UK Gilts have delivered a total return of -7.68% over the last three months and -3.02% over the last year. Index-Linked Gilts returned -8.37% and 9.4% over the same respective periods. Emerging Market sovereign bonds produced a total return of -8.15% in sterling over the three months to end February (-2.78% over 12m). Global High Yield bonds delivered -4.13% (0.88% over 12m).
Conclusion and Outlook
Having entered the year with a slightly cautious stance, we feel as though we were on the right side of events. However, in hindsight, we could obviously have been more cautious. John Authers, the financial journalist, publishes an annual “Hindsight Portfolio”, which he populates with trades that one might have reasonably made but were not obvious at the time. As you might imagine, its performance is stellar. There is always a tendency to beat oneself up for having missed retrospectively ‘obvious’ events. And there is no shortage of commentators now coming out of the woodwork to claim that they ‘predicted’ the war in Ukraine. But it was just one of several possible outcomes, and as investors our job is to balance risks and probabilities.
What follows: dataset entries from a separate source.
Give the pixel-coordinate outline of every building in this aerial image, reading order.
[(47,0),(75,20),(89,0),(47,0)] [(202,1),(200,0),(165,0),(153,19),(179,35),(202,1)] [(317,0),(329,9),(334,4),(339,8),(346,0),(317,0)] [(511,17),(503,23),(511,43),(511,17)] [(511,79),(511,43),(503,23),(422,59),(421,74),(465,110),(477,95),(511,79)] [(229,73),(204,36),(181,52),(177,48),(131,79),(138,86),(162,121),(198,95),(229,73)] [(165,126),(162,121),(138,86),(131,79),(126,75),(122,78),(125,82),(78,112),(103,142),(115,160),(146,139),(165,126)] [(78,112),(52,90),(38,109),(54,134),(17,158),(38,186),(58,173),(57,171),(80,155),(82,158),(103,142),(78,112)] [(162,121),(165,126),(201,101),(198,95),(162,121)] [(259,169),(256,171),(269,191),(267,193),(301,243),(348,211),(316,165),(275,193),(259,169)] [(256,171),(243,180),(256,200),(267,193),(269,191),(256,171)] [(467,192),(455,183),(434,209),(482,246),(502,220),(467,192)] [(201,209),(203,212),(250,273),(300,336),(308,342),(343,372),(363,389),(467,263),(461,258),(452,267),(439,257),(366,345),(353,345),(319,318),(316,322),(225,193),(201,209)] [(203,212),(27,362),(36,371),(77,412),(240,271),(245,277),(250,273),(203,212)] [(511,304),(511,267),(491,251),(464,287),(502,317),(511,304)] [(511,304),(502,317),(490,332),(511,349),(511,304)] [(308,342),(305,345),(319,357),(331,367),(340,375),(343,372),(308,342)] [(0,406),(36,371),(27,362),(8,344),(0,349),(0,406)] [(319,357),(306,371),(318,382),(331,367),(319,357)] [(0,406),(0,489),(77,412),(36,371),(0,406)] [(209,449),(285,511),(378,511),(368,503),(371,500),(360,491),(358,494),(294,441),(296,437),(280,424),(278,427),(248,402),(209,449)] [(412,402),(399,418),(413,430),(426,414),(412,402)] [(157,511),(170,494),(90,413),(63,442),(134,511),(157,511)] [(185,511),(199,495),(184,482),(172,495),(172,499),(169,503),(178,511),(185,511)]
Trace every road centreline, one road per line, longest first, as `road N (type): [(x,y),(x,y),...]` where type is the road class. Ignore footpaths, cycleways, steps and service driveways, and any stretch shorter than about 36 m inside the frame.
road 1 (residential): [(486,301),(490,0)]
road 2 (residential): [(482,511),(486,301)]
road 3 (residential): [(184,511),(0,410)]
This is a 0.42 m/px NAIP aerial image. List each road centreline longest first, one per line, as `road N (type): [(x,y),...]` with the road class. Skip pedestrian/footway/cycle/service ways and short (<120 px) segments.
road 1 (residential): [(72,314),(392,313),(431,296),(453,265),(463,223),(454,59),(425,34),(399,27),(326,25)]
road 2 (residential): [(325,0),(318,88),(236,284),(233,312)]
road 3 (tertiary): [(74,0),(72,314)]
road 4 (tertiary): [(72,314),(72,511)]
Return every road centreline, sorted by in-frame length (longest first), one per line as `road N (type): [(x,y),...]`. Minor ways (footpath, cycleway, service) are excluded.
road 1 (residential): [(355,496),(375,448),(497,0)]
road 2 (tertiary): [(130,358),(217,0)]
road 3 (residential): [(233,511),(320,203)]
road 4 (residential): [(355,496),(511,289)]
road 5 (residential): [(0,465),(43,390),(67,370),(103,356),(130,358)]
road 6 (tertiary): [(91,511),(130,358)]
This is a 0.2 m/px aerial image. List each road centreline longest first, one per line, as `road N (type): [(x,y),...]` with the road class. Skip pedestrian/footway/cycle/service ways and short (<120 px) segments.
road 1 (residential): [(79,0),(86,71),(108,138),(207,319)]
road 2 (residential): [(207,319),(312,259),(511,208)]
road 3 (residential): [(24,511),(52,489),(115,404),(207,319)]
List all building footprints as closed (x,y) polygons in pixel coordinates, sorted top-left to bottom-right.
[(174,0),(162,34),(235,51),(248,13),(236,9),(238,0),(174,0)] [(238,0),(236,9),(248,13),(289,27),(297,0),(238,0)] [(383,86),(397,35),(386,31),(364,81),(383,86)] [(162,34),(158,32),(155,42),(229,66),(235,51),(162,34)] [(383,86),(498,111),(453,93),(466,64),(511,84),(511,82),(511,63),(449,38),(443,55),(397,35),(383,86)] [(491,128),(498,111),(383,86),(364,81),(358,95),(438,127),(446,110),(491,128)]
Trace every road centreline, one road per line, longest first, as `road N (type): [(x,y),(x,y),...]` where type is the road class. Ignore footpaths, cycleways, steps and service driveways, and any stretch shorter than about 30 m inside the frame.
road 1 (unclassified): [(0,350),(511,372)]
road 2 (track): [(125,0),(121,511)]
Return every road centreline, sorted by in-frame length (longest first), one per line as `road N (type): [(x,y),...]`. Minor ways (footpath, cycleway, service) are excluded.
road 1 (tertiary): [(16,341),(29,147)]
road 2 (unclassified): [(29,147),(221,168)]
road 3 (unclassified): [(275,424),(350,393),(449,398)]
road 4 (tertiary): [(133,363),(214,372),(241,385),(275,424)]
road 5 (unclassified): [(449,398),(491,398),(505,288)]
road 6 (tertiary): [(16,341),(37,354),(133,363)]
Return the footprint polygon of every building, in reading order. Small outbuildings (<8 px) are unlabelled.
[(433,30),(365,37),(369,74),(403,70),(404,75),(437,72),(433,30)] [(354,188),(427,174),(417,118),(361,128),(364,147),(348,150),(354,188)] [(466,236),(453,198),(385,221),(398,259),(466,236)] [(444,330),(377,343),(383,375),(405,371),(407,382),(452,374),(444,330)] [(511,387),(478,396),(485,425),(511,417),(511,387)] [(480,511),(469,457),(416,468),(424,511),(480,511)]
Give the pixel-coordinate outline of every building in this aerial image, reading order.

It is noteworthy that only 7% of respondents to Deutsche Bank’s February client survey thought that Russia/Ukraine would, by April, be ‘a major story for financial markets and impacting many global assets’. Some 49% answered that it would be ‘fading into the background’, with a further 38% in the ‘still simmering at its current level’ camp. Six percent answered ‘Don’t know’. Hardly surprising, then, that a major recalibration of expectations was required once the invasion began.
The key task that we must now fulfil is to ensure that, even if things deteriorate, the investments in balanced portfolios are either strong enough to survive and prosper once the crisis ends (which it inevitably will) or to provide resilience and even positive returns in the short term.